And you right on normal Linux client async work pretty good and
deletion of big file are pretty fast (but also it's can lock nfsd on
nfs server for long time, while he do unlink()).

> Now, on top of that, you should probably look at adding 'lazytime' to the
> mount options for BTRFS.  This will cause updates to file time-stamps (not
> just atime, but mtime also, it has no net effect on ctime though, because a
> ctime update means something else in the inode got updated) to be deferred
> up to 24 hours or until the next time the inode would be written out, which
> can significantly improve performance on BTRFS because of the
> write-amplification.  It's not hugely likely to improve performance for
> unlink(), but it should improve write performance some, which may help in
> general.

Thanks for lazytime i forgot about it %)
On my debian servers i can't apply it with error:
BTRFS info (device sdc1): unrecognized mount option 'lazytime'
But successful apply it to my arch box (Linux 4.8.2)

— PROVIDED MATERIAL —
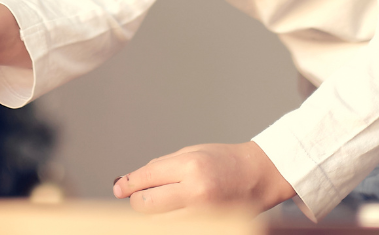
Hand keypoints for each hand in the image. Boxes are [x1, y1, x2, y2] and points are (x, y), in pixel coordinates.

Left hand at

— TASK A —
List every type of file timestamp named in the BTRFS and NFS thread.
— TASK B —
Write the next part of the BTRFS and NFS thread, beginning right after its final line.

— ANSWER A —
atime, mtime, ctime

— ANSWER B —
For fast unlink(), i just think about subvolume like behaviour, then
it's possible to fast delete subvolume (without commit) and then
kernel will clean data in the background.

-- 
Have a nice day,
Timofey.

^ permalink raw reply	[flat|nested] 8+ messages in thread

* Re: Is it possible to speed up unlink()?
  2016-10-20 13:47   ` Timofey Titovets
@ 2016-10-20 14:44     ` Austin S. Hemmelgarn
  2016-10-20 17:33       ` ronnie sahlberg
  0 siblings, 1 reply; 8+ messages in thread
From: Austin S. Hemmelgarn @ 2016-10-20 14:44 UTC (permalink / raw)
  To: Timofey Titovets; +Cc: linux-btrfs

On 2016-10-20 09:47, Timofey Titovets wrote:
> 2016-10-20 15:09 GMT+03:00 Austin S. Hemmelgarn <ahferroin7@gmail.com>:
>> On 2016-10-20 05:29, Timofey Titovets wrote:
>>>
>>> Hi, i use btrfs for NFS VM replica storage and for NFS shared VM storage.
>>> At now i have a small problem what VM image deletion took to long time
>>> and NFS client show a timeout on deletion
>>> (ESXi Storage migration as example).
>>>
>>> Kernel: Linux nfs05 4.7.0-0.bpo.1-amd64 #1 SMP Debian 4.7.5-1~bpo8+2
>>> (2016-10-01) x86_64 GNU/Linux
>>> Mount options: noatime,compress-force=zlib,space_cache,commit=180
>>> Feature enabled:
>>> big_metadata:1
>>> compress_lzo:1
>>> extended_iref:1
>>> mixed_backref:1
>>> no_holes:1
>>> skinny_metadata:1
>>>
>>> AFAIK, unlink() return only when all references to all extents from
>>> unlinked inode will be deleted
>>> So with compression enabled files have a many many refs to each
>>> compressed chunk.
>>> So, it's possible to return unlink() early? or this a bad idea(and why)?
>>
>> I may be completely off about this, but I could have sworn that unlink()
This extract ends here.